▶ **REQUIRED ACTION**: In the entries below, find the line with "évoquée, l’augmentation du pouvoir d’ach" and print exactly every line from there up to and including the line with "تصفح الكوبونات", with no other lines.

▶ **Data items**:

-=-=-=-=-

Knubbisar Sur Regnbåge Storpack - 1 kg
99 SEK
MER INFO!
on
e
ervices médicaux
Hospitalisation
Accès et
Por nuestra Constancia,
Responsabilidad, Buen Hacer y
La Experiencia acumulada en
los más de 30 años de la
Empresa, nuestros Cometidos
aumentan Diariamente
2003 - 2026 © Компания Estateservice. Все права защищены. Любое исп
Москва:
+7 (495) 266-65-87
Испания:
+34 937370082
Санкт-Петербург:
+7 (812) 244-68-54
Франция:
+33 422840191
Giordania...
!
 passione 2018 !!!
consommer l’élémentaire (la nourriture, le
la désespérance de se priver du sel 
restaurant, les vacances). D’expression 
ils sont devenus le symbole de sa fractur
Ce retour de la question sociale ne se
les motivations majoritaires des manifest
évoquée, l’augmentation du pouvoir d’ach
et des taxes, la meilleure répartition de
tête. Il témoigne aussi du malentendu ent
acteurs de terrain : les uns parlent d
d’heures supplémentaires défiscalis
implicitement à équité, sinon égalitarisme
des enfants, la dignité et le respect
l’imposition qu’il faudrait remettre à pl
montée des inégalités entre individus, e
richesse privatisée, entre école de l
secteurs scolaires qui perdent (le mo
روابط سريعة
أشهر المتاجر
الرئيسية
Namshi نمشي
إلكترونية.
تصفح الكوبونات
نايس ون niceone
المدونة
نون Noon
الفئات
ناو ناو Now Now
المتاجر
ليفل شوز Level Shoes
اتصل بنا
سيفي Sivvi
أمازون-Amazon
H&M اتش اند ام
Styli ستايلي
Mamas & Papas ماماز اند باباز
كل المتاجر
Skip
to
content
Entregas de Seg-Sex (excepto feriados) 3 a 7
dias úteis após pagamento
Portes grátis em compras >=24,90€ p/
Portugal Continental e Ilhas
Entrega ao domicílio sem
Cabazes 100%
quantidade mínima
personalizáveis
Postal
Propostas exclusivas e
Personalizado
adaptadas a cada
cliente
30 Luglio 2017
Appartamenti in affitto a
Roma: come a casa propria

-=-=-=-=-

▶ **EXERCISE OUTPUT**:
évoquée, l’augmentation du pouvoir d’ach
et des taxes, la meilleure répartition de
tête. Il témoigne aussi du malentendu ent
acteurs de terrain : les uns parlent d
d’heures supplémentaires défiscalis
implicitement à équité, sinon égalitarisme
des enfants, la dignité et le respect
l’imposition qu’il faudrait remettre à pl
montée des inégalités entre individus, e
richesse privatisée, entre école de l
secteurs scolaires qui perdent (le mo
روابط سريعة
أشهر المتاجر
الرئيسية
Namshi نمشي
إلكترونية.
تصفح الكوبونات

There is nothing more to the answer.